Note: Here, first part of the "text" field is missing. What sort of chunking mechanism is being used here? Is it the RecursiveCharacterTextSplitter explained here ?

Also, if so, what sort of context-overlapping method does it use if one part of answer for the query lies in the first chunk and the second part lies in the next chunk?

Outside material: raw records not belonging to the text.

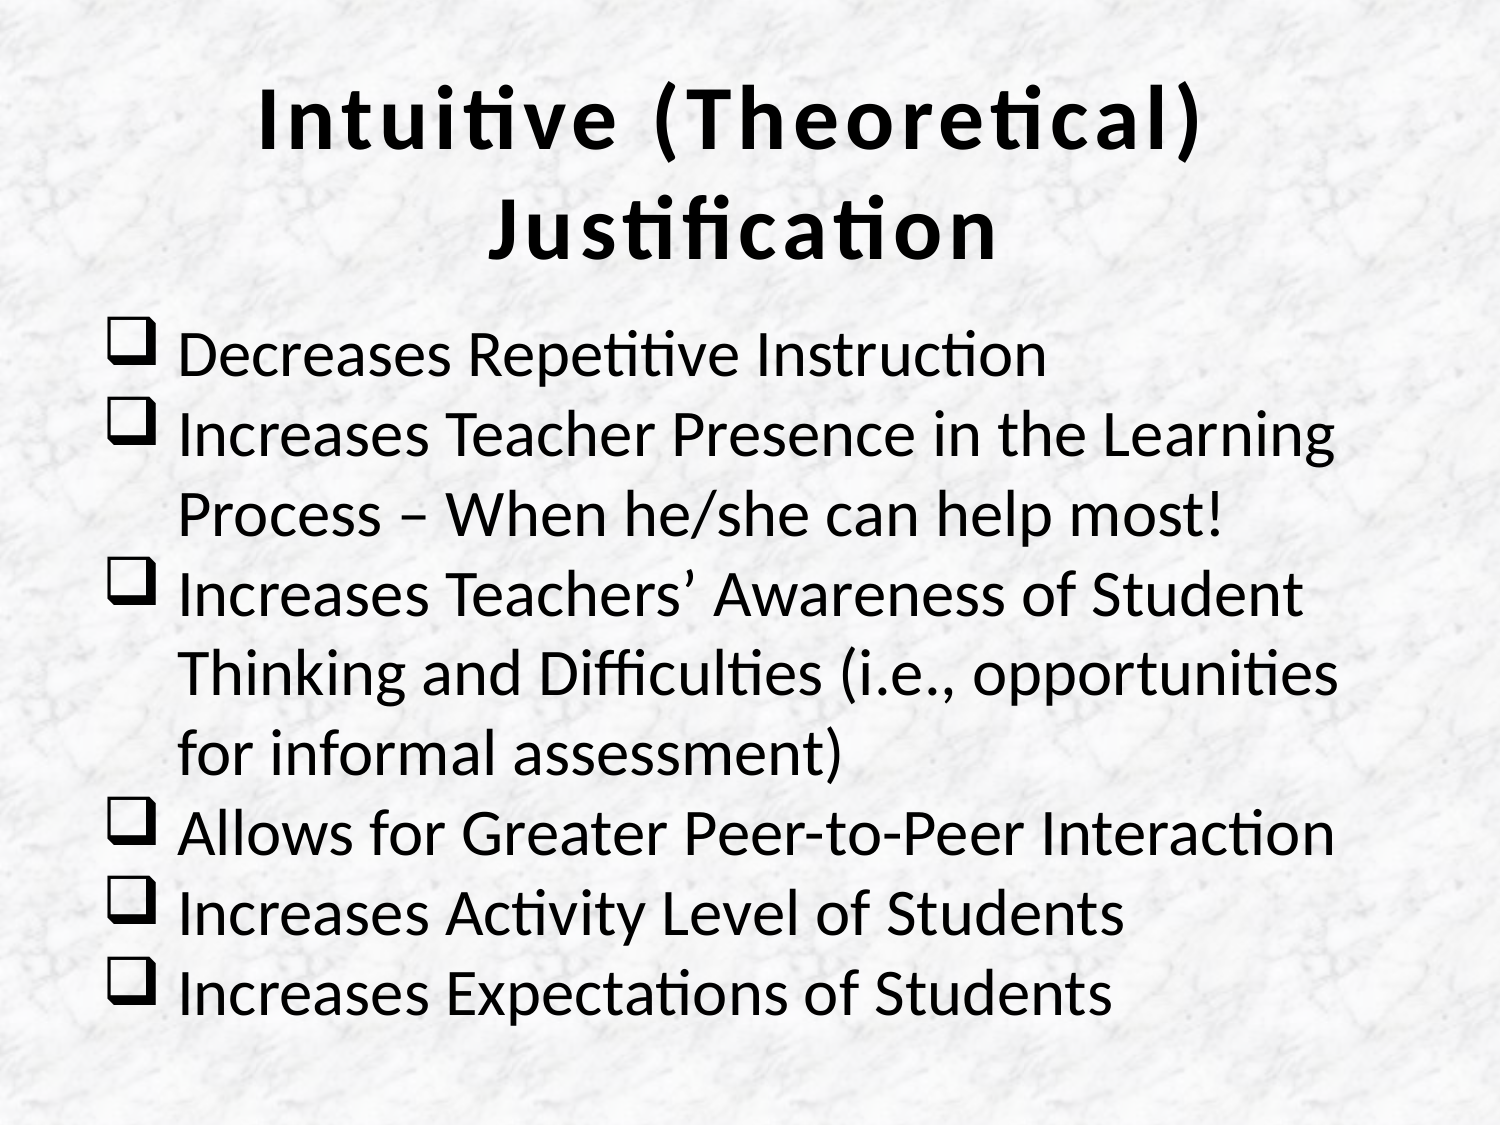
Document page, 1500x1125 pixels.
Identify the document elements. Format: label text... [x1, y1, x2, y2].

text_box Decreases Repetitive Instruction Increases Teacher Presence in the Learning Process – When he/she can help most! Increases Teachers’ Awareness of Student Thinking and Difficulties (i.e., opportunities for informal assessment) Allows for Greater Peer-to-Peer Interaction Increases Activity Level of Students Increases Expectations of Students [87, 302, 1400, 1117]
text_box Intuitive (Theoretical) Justification [240, 49, 1247, 285]
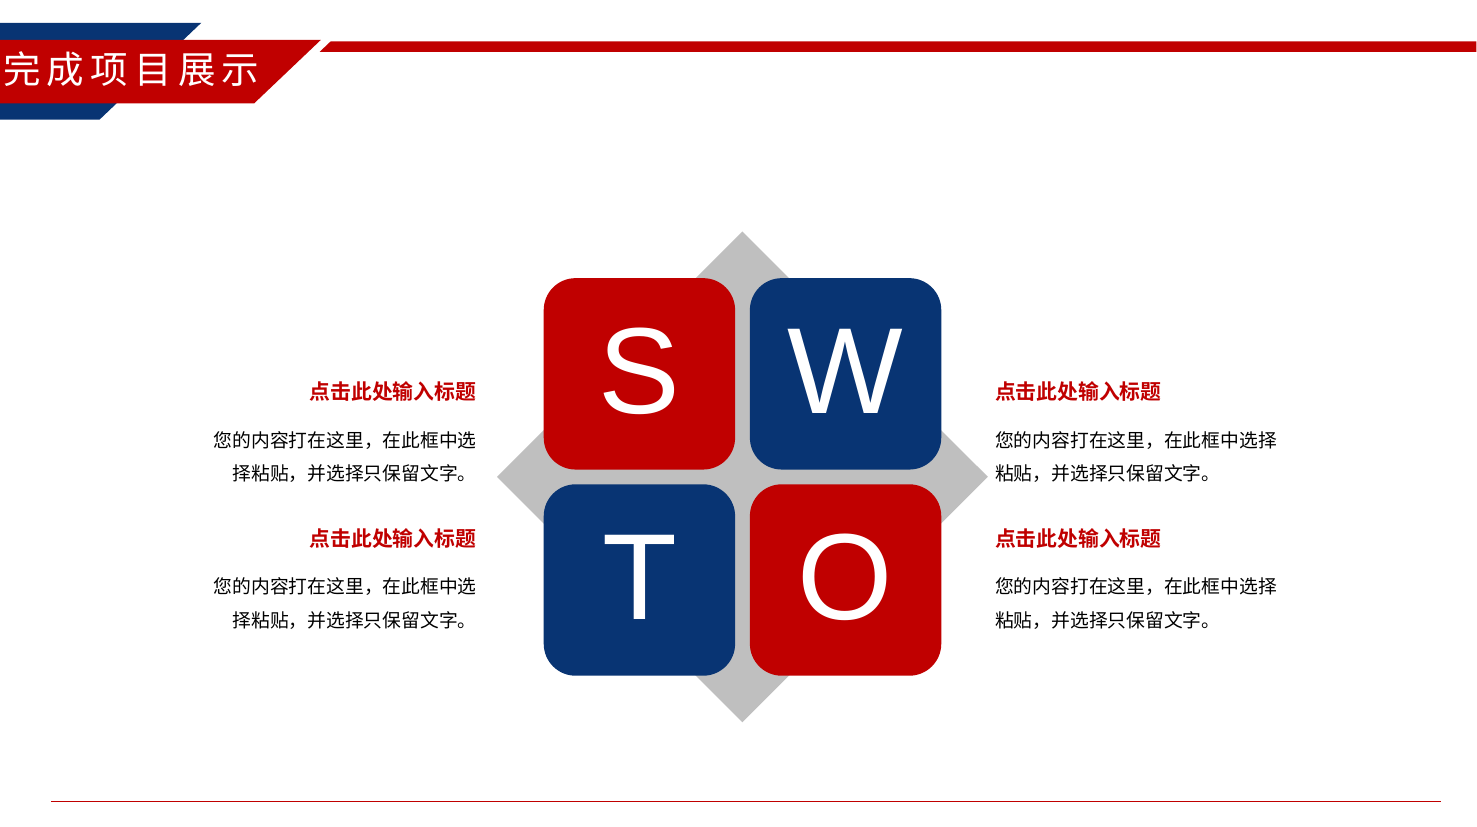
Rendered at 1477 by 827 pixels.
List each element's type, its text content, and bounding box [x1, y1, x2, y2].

text_box [0, 99, 261, 105]
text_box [497, 640, 988, 723]
text_box 完成项目展示 [0, 38, 414, 99]
text_box [414, 40, 1477, 54]
text_box [0, 105, 117, 121]
text_box [0, 21, 204, 38]
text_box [497, 231, 988, 362]
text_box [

DosticJelena commented 1 year ago

Hello! It isn't clear from this part of the answer alone how the chunking strategy used in this example is figured out. Various chunking strategies can yield similar results, depending on the configured options. You can find more details here: https://www.pinecone.io/learn/chunking-strategies/.

Moving on to the next part of the question, essentially, by using the context-overlapping method, we ensure that each chunk retains a portion of the context from the previous and subsequent chunks. This approach should ideally maintain the answer within a single chunk every time. You can adjust the length of these overlapping segments and also increase the chunk size if you expect answers with a larger amount of text.